Come sostiene Alessandro Valzania, psicologo e psicoterapeuta dell'Istituto A.T. Beck per la terapia cognitivo comportamentale:
" Il burnout può essere in qualche modo collegato al lavoro da casa, anche se può apparire come un concetto paradossale rispetto al mero significato di smart working. È, infatti, questo un modello organizzativo che dovrebbe favorire il lavoratore, attraverso una maggiore flessibilità e indipendenza, un ambiente confortevole e una più ampia scelta di orari, ovviamente senza alterare il raggiungimento degli obiettivi aziendali. Evidentemente qualcosa non sta funzionando".
Lo smartworking piace ma dovrebbe essere ben gestito e regolato: il 60% degli italiani che hanno lavorato da casa nei mesi del lockdown vorrebbe proseguire anche dopo la fine dell'emergenza sanitaria, anche se non tutti i giorni e non sempre da casa, come mostrato da un'indagine della Cgil.
Mentre lo stress e l'aumento delle ore lavorative legati alla situazione attuale dipingono un quadro negativo, ci sono, però, anche dei risvolti positivi: il 50% dei lavoratori afferma, innanzitutto che questo periodo ha permesso loro di trascorrere più tempo con i propri figli e le proprie famiglie e l’11% ha avuto un impatto positivo sulle proprie relazioni personali.

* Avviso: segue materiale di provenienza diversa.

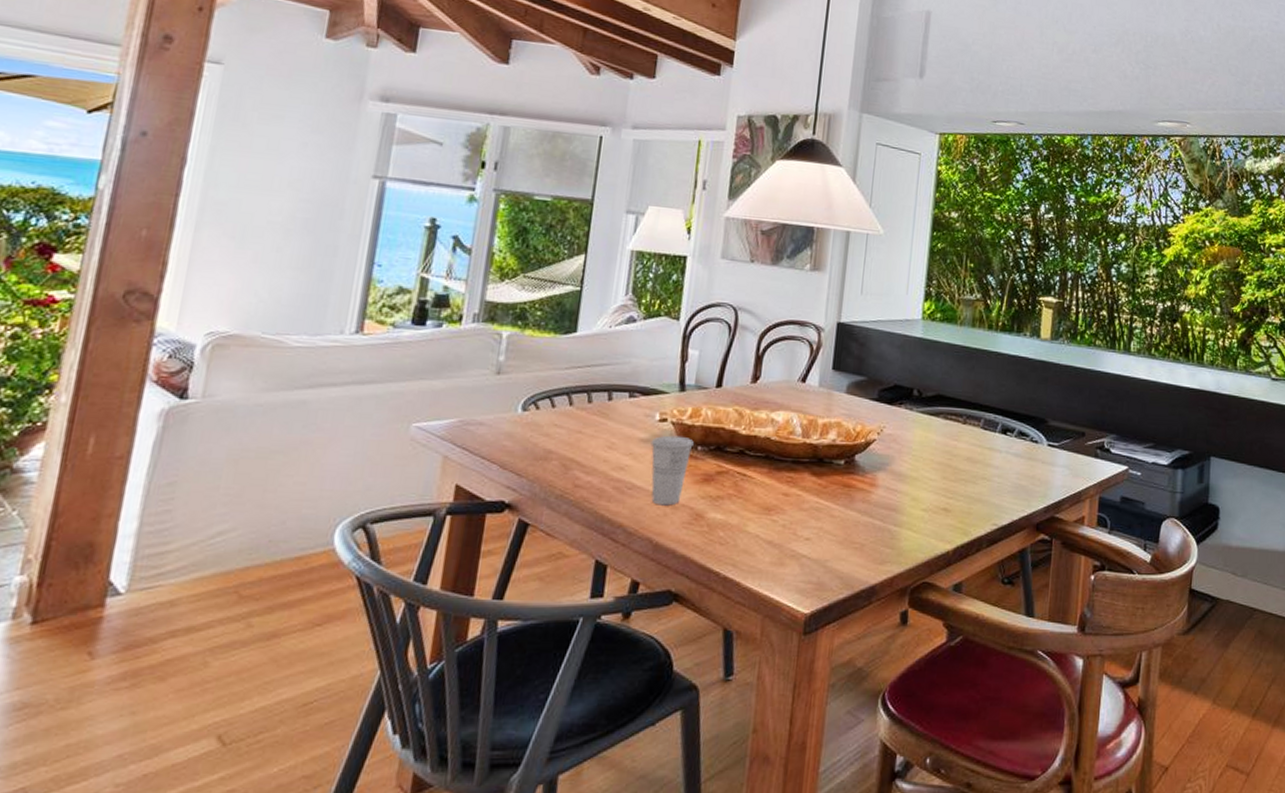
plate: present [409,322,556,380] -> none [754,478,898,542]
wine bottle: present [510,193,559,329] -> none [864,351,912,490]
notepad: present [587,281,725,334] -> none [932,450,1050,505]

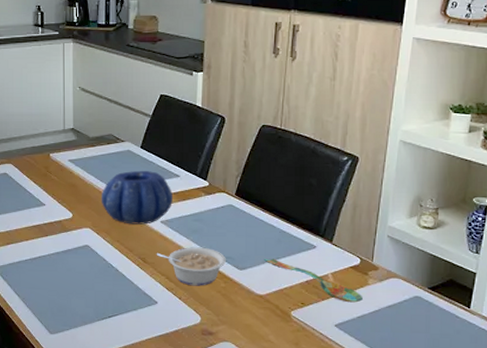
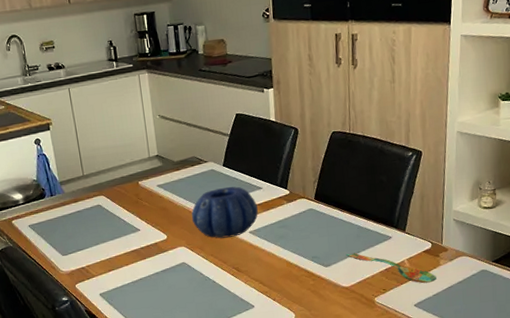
legume: present [156,247,226,286] -> none [248,250,312,287]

Questo periodo di quarantena, inoltre, ha fornito ai lavoratori l'opportunità di mangiare più sano (27%) e di fare più esercizio fisico (14%), il 94% ha indicato come beneficio il risparmio sui tempi di spostamento casa-ufficio e il 72% ha rilevato l’azzeramento delle opportunità di molestie sul lavoro.
Insomma, questo primo “banco di prova” forzato per l’impiego massivo delle modalità del lavoro da casa ha permesso di appurarne le innegabili possibilità da implementare, ma anche i numerosi problemi che dovranno essere affrontati e risolti in tempi utili per evitare il rischio da burnout e tecnostress per queste categorie di lavoratori.